Commenting on the study, Dr Maureen Baker, chairwoman of the Royal College of GPs, said: "This report should ring alarm bells for the Government and spur ministers into action to address the crisis in general practice before it's too late.

"For too long GPs have been expected to do more and more for less and less and this perfect storm of rising demand, plummeting resources and not enough GPs can no longer be no longer be ignored.

"GPs and our teams are making more consultations than ever before, and our patients are living longer and with multiple long-term conditions, meaning that our workload is growing in complexity as well as volume.

"GPs are responding to demand by offering different types of appointments, such as phone consultations, but, despite our efforts, demand is rising so acutely that this is having little effect in terms of our workload. And the increasing complexity of our work means that the standard 10-minute appointment is increasingly unfit for purpose.

"But there is a limit to how much more GPs and our teams can do, safely, with the resources available.
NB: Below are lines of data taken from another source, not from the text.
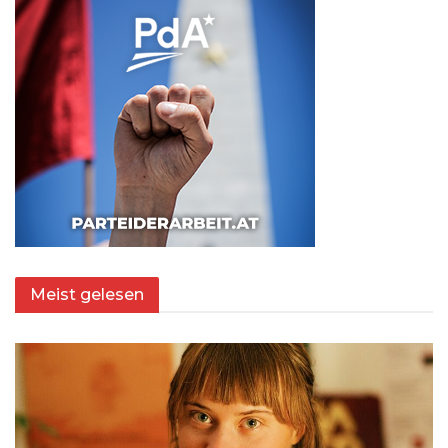
Meist gelesen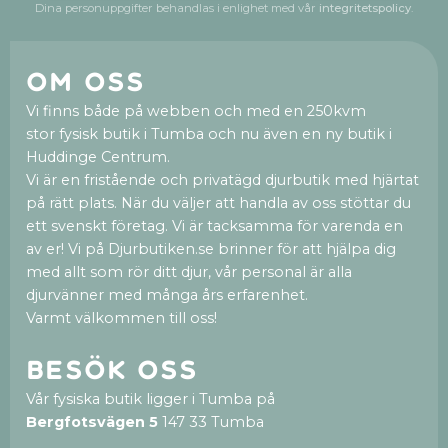
Dina personuppgifter behandlas i enlighet med vår
integritetspolicy
.
Om oss
Vi finns både på webben och med en 250kvm
stor fysisk butik i Tumba och nu även en ny butik i
Huddinge Centrum.
Vi är en fristående och privatägd djurbutik med hjärtat
på rätt plats. När du väljer att handla av oss stöttar du
ett svenskt företag. Vi är tacksamma för varenda en
av er! Vi på Djurbutiken.se brinner för att hjälpa dig
med allt som rör ditt djur, vår personal är alla
djurvänner med många års erfarenhet.
Varmt välkommen till oss!
Besök oss
Vår fysiska butik ligger i Tumba på
Bergfotsvägen 5
147 33 Tumba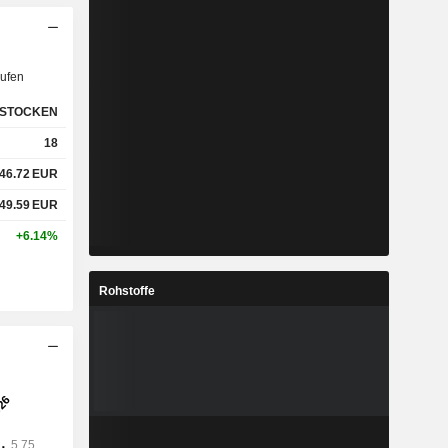
ufen
STOCKEN
18
46.72
EUR
49.59
EUR
+6.14%
Rohstoffe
This pressure is not only bad for GPs, as job satisfaction for general practice plummets, but for our patients, who might be finding it consistently difficult to make a GP appointment. There is also a very real link between rising levels of GP fatigue, and our patients' safety.

"The Government must take note of the College's calls for general practice to receive 11% of the overall NHS budget and urgently implement all aspects of the 10-point plan to build the GP workforce."

Dr Richard Vautrey, deputy chairman of the British Medical Association's GP committee, said: "This study provides clear evidence which supports what every GP and patient knows: GP practices are working harder than ever before, but are struggling to provide even basic levels of care as they are overwhelmed by unsustainable workload.

"In many cases this is beginning to put patients at risk as services become overstretched, while an understaffed GP workforce is being further depleted as staff leave owing to burnout and stress.

"A BMA survey shows that nine out of 10 GP practices are reliant on temporary staff to provide enough appointments to patients, with shortages even being reported amongst these GP locums.

"The Government has to reverse a disastrous approach that has seen the proportion of NHS funding devoted to general practice dropping from 10.5% to 7.5%. This is starving GP practices of resources and exacerbating shortages in appointments. We need an urgent, sustained package of support for general practice that prevents GP services collapsing completely."

A separate study looking into the work of ambulance dispatch staff found that many feel "overloaded and undervalued" and have a high rate of sickness as a result.

The paper, published in the Emergency Medicine Journal, found the average sickness rate for workers in the sector was 6.78% between January and March 2014, compared to a national average sickness rate of 1.6% for men and 2.6% for women in 2013.

Researchers compiled feedback from Emergency Medical Services dispatch staff, who receive information from call handlers, assess the emergency situation and resources available and send help accordingly.

Professor Patricia Schofield, from Anglia Ruskin University, said: "It is a role that requires a split-second decision based on changing factors, with the knowledge that it could be a life-or-death situation. They really are some of the unsung heroes of the NHS.

"The staff interviewed said they enjoy their work and take great pride in the job that they do but admitted that, despite an increasing workload, they felt overlooked and marginalised by other people within their organisation and perceived as 'faceless'.

"With sickness levels among healthcare staff currently the highest in the public sector, it is important to understand the difficulties that these workers face and find ways of reducing the stress they find themselves under."